Nous parlons des résultats du remplissage du questionnaire d’anamnestique par des femmes âgées de 18 à 49 ans. Si la patiente a répondu « 0 » à la question 61 (« Combien d’enfants aimeriez-vous avoir, y compris ceux qui sont nés »), il est recommandé de la référer pour une consultation à un psychologue médical « afin de former des attitudes positives pour la naissance des enfants », selon le document du ministère de la Santé. Les hommes ne se posent pas de telles questions dans le questionnaire.

En 2024, la Russie a lancé un examen médical prolongé, qui comprend une évaluation de la santé reproductive. À l’été 2025, le chef du ministère de la Santé, Mikhail Murashko, a signalé que les troubles de la reproduction dans le cadre de ces examens ont été enregistrés chez 12,9 % des femmes et 2,1 % des hommes. De plus, des écarts ont été constatés chez 9 % des adolescents interrogés âgés de 15 à 17 ans.

La vice-première ministre de la Fédération de Russie, Tatiana Golikova, a déclaré que la part des femmes russes qui ont refusé l’avortement en 2024 a atteint près de 25 %, ce qui a permis de sauver 42 000 enfants. Selon les estimations de Medvestnik, au total, en 2024, environ 168 000 femmes russes prévoyaient d’interrompre leur grossesse.

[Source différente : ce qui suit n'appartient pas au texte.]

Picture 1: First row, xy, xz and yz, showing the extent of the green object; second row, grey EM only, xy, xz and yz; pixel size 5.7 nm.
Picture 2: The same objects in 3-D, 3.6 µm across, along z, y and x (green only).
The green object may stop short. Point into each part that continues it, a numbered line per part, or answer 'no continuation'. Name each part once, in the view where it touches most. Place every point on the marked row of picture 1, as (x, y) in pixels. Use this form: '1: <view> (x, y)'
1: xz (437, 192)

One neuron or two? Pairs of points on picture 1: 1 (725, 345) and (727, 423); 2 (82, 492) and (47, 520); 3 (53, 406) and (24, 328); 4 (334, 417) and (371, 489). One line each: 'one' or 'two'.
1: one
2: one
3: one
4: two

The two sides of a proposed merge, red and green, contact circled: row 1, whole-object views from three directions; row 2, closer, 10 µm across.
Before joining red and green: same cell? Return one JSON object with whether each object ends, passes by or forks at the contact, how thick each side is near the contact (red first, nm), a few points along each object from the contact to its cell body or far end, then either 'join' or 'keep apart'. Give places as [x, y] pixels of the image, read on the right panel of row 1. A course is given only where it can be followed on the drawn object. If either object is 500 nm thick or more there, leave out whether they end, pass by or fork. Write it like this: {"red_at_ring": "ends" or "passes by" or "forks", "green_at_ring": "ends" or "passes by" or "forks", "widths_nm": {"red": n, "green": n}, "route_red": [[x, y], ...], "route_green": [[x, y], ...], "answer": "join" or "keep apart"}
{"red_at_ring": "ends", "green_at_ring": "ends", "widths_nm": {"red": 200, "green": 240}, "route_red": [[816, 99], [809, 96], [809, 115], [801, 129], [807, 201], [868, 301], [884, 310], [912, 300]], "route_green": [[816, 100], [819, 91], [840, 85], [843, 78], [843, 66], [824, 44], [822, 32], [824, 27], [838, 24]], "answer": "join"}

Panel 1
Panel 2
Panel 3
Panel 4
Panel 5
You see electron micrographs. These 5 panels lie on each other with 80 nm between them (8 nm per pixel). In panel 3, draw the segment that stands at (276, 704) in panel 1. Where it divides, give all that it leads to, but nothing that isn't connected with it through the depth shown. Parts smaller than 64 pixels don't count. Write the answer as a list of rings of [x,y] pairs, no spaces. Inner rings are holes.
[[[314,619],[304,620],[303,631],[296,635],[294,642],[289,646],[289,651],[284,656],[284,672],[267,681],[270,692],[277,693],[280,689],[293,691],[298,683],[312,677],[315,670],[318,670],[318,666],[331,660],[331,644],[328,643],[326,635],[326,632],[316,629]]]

À la fin de 2024, le ministère de la Santé a proposé d’envoyer les femmes qui envisagent d’avorter chez des psychologues cliniciens (ils travaillent avec des patients atteints de troubles mentaux et des enfants ayant des troubles du développement). Selon le plan du ministère, ils se chargeraient de persuader les femmes russes de « préserver la santé reproductive ».

La semaine dernière, la députée de la Douma d’État, Ekaterina Stenyakina, a proposé de retirer les avortements pour des raisons sociales (à condition qu’il n’y ait pas d’indications médicales) de la liste des services en vertu de la politique du MHI. La parlementaire a justifié la nécessité d’une telle mesure par la nécessité de lutter pour améliorer la démographie, qui, selon elle, est une « question de sécurité nationale ».